A Minerva Cachoeirana, a mais longeva das convidadas, trazendo o ano de 1874 como início de atividades, elegantemente paramentada na cor preta, não fugiu à regra no quesito inovação. No rastro da obrigação de execução de um “dobrado”, cumpriu o protocolo com a belíssima peça “Alcides Santos ” do excelso compositor baiano Estevão de Moura. Uma jovem flautista, me deixou em enlevo divino, diante da perfeição. Porém na sequência de compassos, ofereceu ao público, um canto quase gregoriano tendo a oração de são Francisco, em primorosa execução de metais, com a sua letra cantada por uma linda jovem cachoeirana. Ao final, ovacionada em profusão de aplausos e louvores, emocionou a todos. Sacro santa invenção, esta coisa chamada notas musicais.
A Lira Popular de Mucugê, teve o seu batismo de fogo em terras estrangeiras, em nossa festa. Foi o seu debut caçulinha com apenas um aninho de formação, apesar desta praxe em filarmônicas, ser uma premissa naturalíssima, nas tradições musicais desta cidade diamantina. Como trunfos na manga da camisa, trouxe uma flautista “Boehm” de sopro dos sabiás.

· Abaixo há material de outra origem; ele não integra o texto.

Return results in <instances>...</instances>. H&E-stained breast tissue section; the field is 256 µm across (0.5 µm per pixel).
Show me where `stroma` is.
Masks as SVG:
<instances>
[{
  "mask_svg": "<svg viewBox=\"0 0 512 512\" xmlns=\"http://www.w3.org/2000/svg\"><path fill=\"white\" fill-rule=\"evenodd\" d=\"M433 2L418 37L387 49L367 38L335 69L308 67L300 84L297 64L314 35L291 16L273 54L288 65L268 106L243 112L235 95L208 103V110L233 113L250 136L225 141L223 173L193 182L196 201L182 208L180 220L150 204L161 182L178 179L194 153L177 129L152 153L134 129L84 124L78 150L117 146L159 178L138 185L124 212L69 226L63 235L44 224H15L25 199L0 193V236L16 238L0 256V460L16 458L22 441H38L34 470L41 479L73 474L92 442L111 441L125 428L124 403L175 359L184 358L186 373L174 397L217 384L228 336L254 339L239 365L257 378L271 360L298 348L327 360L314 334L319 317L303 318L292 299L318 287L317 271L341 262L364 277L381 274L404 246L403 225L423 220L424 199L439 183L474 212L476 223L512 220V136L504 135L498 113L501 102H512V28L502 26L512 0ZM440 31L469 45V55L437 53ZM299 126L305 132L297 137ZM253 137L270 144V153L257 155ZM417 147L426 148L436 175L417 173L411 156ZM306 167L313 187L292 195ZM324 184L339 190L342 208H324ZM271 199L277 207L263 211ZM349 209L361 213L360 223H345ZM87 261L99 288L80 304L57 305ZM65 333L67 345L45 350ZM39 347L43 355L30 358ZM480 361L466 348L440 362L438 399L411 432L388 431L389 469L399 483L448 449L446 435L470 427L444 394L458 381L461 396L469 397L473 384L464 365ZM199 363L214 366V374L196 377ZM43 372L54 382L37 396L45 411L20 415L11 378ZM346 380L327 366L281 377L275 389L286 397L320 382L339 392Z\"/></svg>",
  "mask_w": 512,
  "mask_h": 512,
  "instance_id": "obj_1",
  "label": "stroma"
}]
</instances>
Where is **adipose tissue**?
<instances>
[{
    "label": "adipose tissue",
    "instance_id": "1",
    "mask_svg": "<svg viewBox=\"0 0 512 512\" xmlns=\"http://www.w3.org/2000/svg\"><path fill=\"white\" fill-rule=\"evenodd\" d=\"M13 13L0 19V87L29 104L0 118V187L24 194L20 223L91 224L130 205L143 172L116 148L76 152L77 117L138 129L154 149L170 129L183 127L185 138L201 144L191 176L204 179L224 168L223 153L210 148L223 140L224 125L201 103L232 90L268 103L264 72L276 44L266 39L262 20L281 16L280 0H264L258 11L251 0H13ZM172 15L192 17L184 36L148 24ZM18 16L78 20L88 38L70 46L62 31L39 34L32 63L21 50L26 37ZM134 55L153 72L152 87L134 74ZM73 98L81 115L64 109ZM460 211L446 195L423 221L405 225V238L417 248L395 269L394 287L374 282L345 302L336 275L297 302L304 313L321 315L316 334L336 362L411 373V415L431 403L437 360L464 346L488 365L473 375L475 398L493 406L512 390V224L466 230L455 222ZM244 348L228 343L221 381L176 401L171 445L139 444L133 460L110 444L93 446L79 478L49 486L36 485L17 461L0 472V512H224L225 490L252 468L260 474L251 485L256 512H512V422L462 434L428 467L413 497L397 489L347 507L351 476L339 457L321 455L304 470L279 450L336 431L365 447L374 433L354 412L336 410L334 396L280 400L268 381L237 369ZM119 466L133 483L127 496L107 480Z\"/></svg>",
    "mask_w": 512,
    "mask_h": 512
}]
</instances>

Sua performance de rara beleza, mostrou delicadeza e feminilidade, porque lábios femininos, evidentemente, tem mais sabor. Um garoto, debulhou com maestria, a polca Anita Garcia, do compositor baiano Isaías Gonçalves, nascido na cidade de Queimadas. Ano passado, um jovem Minerviano de nome Iago Garcia, também o fez, com a perfeição divinal presenteada a ele, pelo nosso criador. Vida longa a Lira Popular de Mucugê.
Sou um Liriano passional, porquê sei das agruras vividas para tornar este sonho estelar, um ajuntamento de couros, ébano e metais.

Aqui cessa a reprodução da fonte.